Though we studied the problem only for passively scattered proton therapy, the observed effect is a consequence of the shortcomings of current analytical algorithms, variants of which are employed by most clinical TPS. Therefore similar effects will likely be observed for active scanning proton therapy, which relies on these algorithms as well.

Conclusion

It has been demonstrated experimentally that current analytical dose calculation algorithms for protons used in the clinic can overestimate the mean dose to tumors situated in lung by over 5%, and underestimate the dose to the normal lung, especially V5 and V10. We strongly suggest Monte Carlo dose calculation as an integral part of any clinical proton therapy program focused on lung cancer, as there is strong evidence for the potential to reduce margins and increase the accuracy of the relationships between dose and effect, concerning tumor control as well as normal tissue toxicity.

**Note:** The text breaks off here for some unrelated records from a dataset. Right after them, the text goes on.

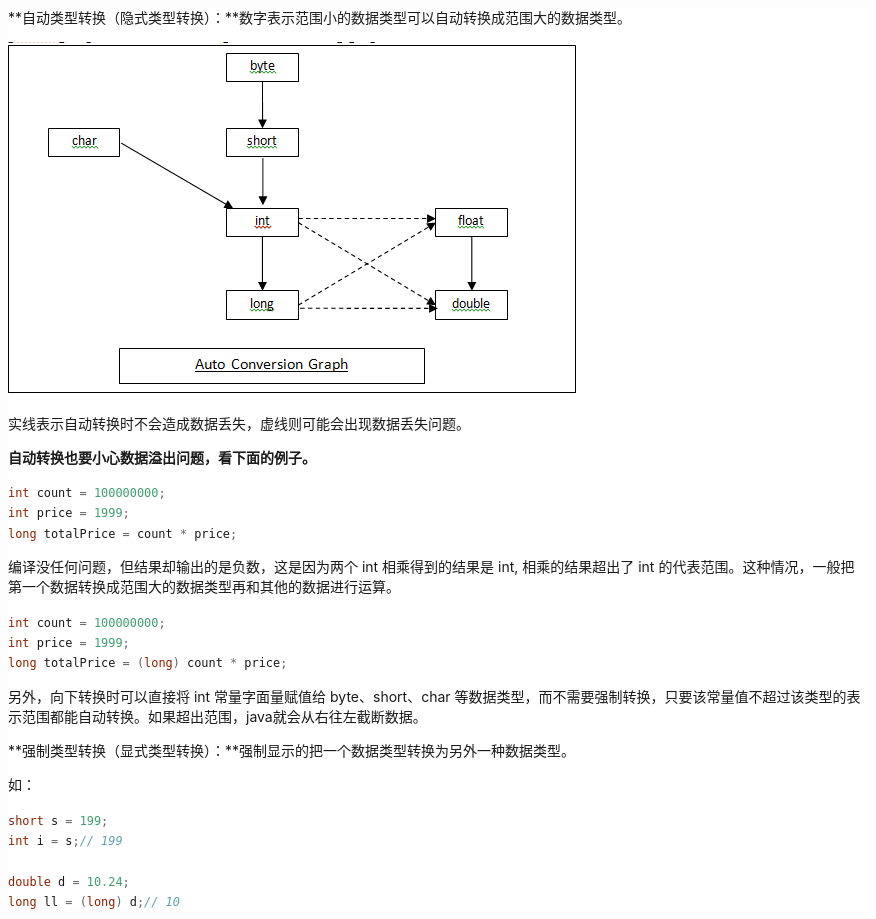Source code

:

**自动类型转换（隐式类型转换）：**数字表示范围小的数据类型可以自动转换成范围大的数据类型。

![image](Java学习笔记.assets/5954965-8bc79f06f514e88f.png)

实线表示自动转换时不会造成数据丢失，虚线则可能会出现数据丢失问题。

**自动转换也要小心数据溢出问题，看下面的例子。**

```java
int count = 100000000;
int price = 1999;
long totalPrice = count * price;
```

编译没任何问题，但结果却输出的是负数，这是因为两个 int 相乘得到的结果是 int, 相乘的结果超出了 int 的代表范围。这种情况，一般把第一个数据转换成范围大的数据类型再和其他的数据进行运算。

```java
int count = 100000000;
int price = 1999;
long totalPrice = (long) count * price;
```

另外，向下转换时可以直接将 int 常量字面量赋值给 byte、short、char 等数据类型，而不需要强制转换，只要该常量值不超过该类型的表示范围都能自动转换。如果超出范围，java就会从右往左截断数据。



**强制类型转换（显式类型转换）：**强制显示的把一个数据类型转换为另外一种数据类型。

如：

```java
short s = 199;
int i = s;// 199

double d = 10.24;
long ll = (long) d;// 10
```
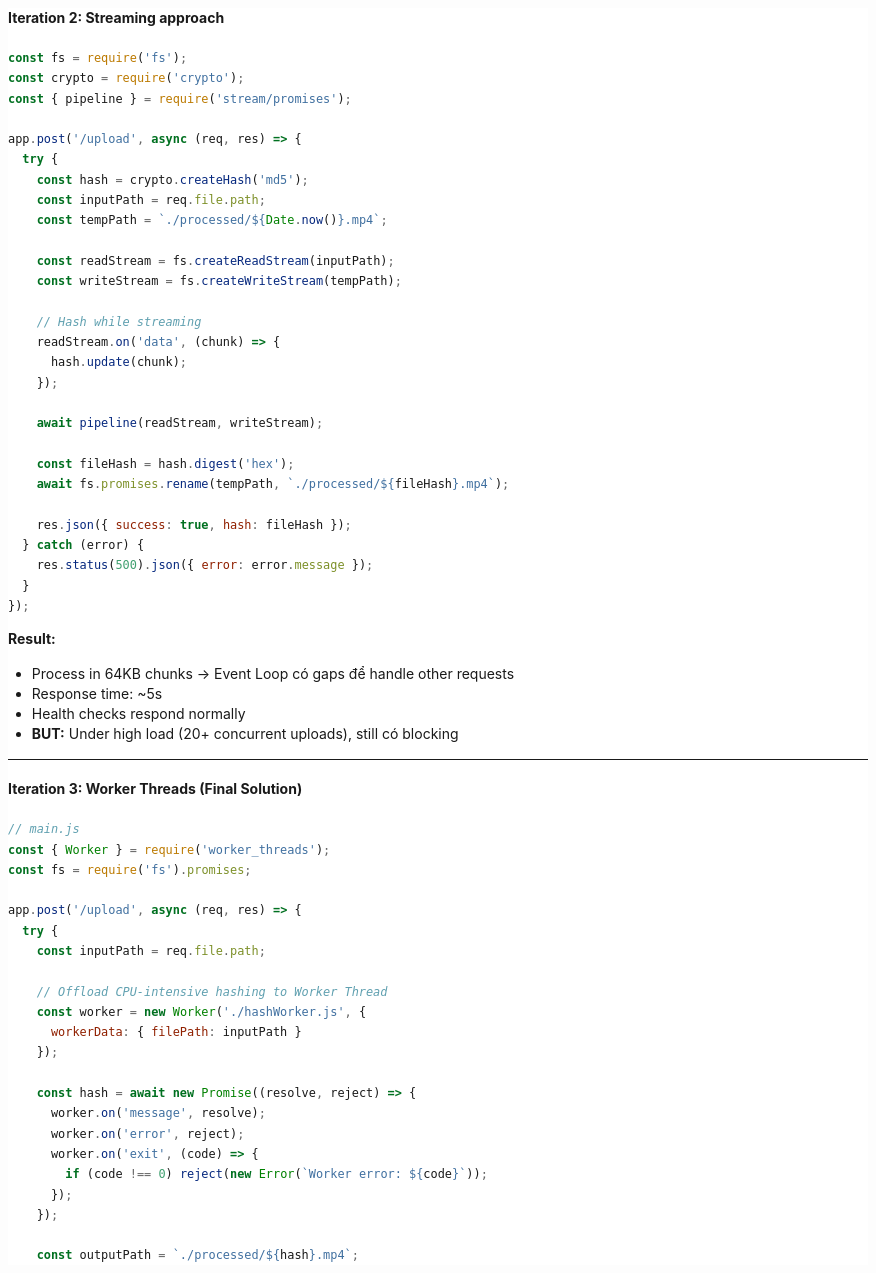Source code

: 
#### **Iteration 2: Streaming approach**
```javascript
const fs = require('fs');
const crypto = require('crypto');
const { pipeline } = require('stream/promises');

app.post('/upload', async (req, res) => {
  try {
    const hash = crypto.createHash('md5');
    const inputPath = req.file.path;
    const tempPath = `./processed/${Date.now()}.mp4`;
    
    const readStream = fs.createReadStream(inputPath);
    const writeStream = fs.createWriteStream(tempPath);
    
    // Hash while streaming
    readStream.on('data', (chunk) => {
      hash.update(chunk);
    });
    
    await pipeline(readStream, writeStream);
    
    const fileHash = hash.digest('hex');
    await fs.promises.rename(tempPath, `./processed/${fileHash}.mp4`);
    
    res.json({ success: true, hash: fileHash });
  } catch (error) {
    res.status(500).json({ error: error.message });
  }
});
```

**Result:**
- Process in 64KB chunks → Event Loop có gaps để handle other requests
- Response time: ~5s
- Health checks respond normally
- **BUT:** Under high load (20+ concurrent uploads), still có blocking

---

#### **Iteration 3: Worker Threads (Final Solution)**
```javascript
// main.js
const { Worker } = require('worker_threads');
const fs = require('fs').promises;

app.post('/upload', async (req, res) => {
  try {
    const inputPath = req.file.path;
    
    // Offload CPU-intensive hashing to Worker Thread
    const worker = new Worker('./hashWorker.js', {
      workerData: { filePath: inputPath }
    });
    
    const hash = await new Promise((resolve, reject) => {
      worker.on('message', resolve);
      worker.on('error', reject);
      worker.on('exit', (code) => {
        if (code !== 0) reject(new Error(`Worker error: ${code}`));
      });
    });
    
    const outputPath = `./processed/${hash}.mp4`;
```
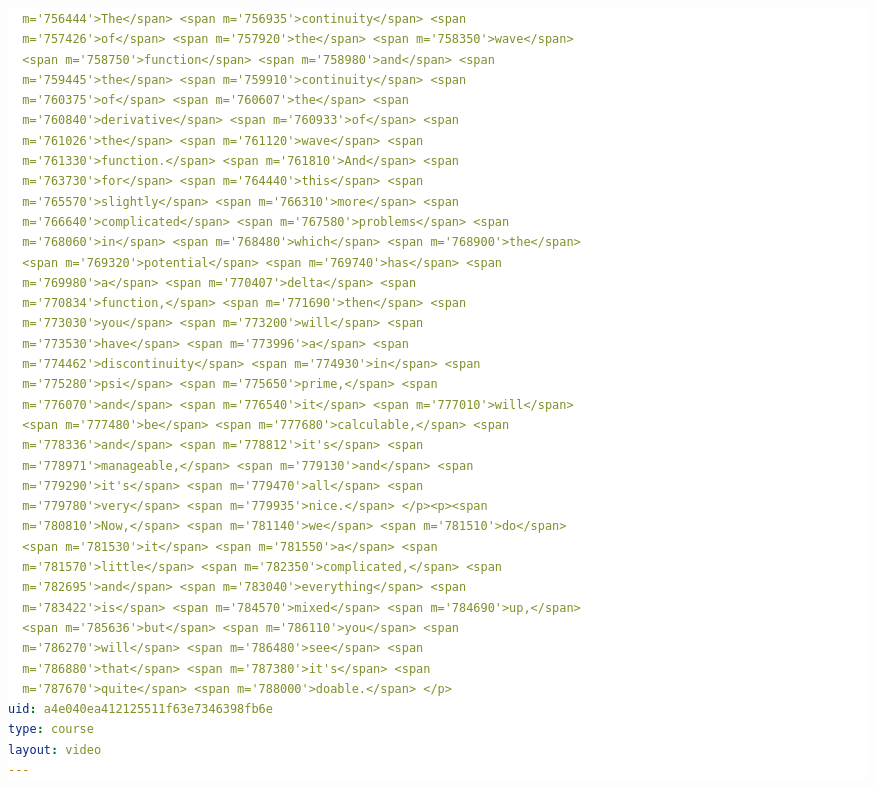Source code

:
 ```yaml
  m='756444'>The</span> <span m='756935'>continuity</span> <span
  m='757426'>of</span> <span m='757920'>the</span> <span m='758350'>wave</span>
  <span m='758750'>function</span> <span m='758980'>and</span> <span
  m='759445'>the</span> <span m='759910'>continuity</span> <span
  m='760375'>of</span> <span m='760607'>the</span> <span
  m='760840'>derivative</span> <span m='760933'>of</span> <span
  m='761026'>the</span> <span m='761120'>wave</span> <span
  m='761330'>function.</span> <span m='761810'>And</span> <span
  m='763730'>for</span> <span m='764440'>this</span> <span
  m='765570'>slightly</span> <span m='766310'>more</span> <span
  m='766640'>complicated</span> <span m='767580'>problems</span> <span
  m='768060'>in</span> <span m='768480'>which</span> <span m='768900'>the</span>
  <span m='769320'>potential</span> <span m='769740'>has</span> <span
  m='769980'>a</span> <span m='770407'>delta</span> <span
  m='770834'>function,</span> <span m='771690'>then</span> <span
  m='773030'>you</span> <span m='773200'>will</span> <span
  m='773530'>have</span> <span m='773996'>a</span> <span
  m='774462'>discontinuity</span> <span m='774930'>in</span> <span
  m='775280'>psi</span> <span m='775650'>prime,</span> <span
  m='776070'>and</span> <span m='776540'>it</span> <span m='777010'>will</span>
  <span m='777480'>be</span> <span m='777680'>calculable,</span> <span
  m='778336'>and</span> <span m='778812'>it's</span> <span
  m='778971'>manageable,</span> <span m='779130'>and</span> <span
  m='779290'>it's</span> <span m='779470'>all</span> <span
  m='779780'>very</span> <span m='779935'>nice.</span> </p><p><span
  m='780810'>Now,</span> <span m='781140'>we</span> <span m='781510'>do</span>
  <span m='781530'>it</span> <span m='781550'>a</span> <span
  m='781570'>little</span> <span m='782350'>complicated,</span> <span
  m='782695'>and</span> <span m='783040'>everything</span> <span
  m='783422'>is</span> <span m='784570'>mixed</span> <span m='784690'>up,</span>
  <span m='785636'>but</span> <span m='786110'>you</span> <span
  m='786270'>will</span> <span m='786480'>see</span> <span
  m='786880'>that</span> <span m='787380'>it's</span> <span
  m='787670'>quite</span> <span m='788000'>doable.</span> </p>
uid: a4e040ea412125511f63e7346398fb6e
type: course
layout: video
---
```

This is of ever-increasing importance, as the role of proton therapy in the treatment of lung cancer continues to be evaluated in clinical trials.

Summary.

We report on the assessment of the dose calculation accuracy for lung treatments with proton beams. A clinically used treatment planning system and Monte Carlo algorithm were compared with experiments in a heterogeneous lung phantom. The clinical impact of the differences was analyzed in a cohort of 19 patients. The results demonstrate that the clinical dose calculation algorithm overestimates the dose to the target, particularly if the tumor is small and centrally located.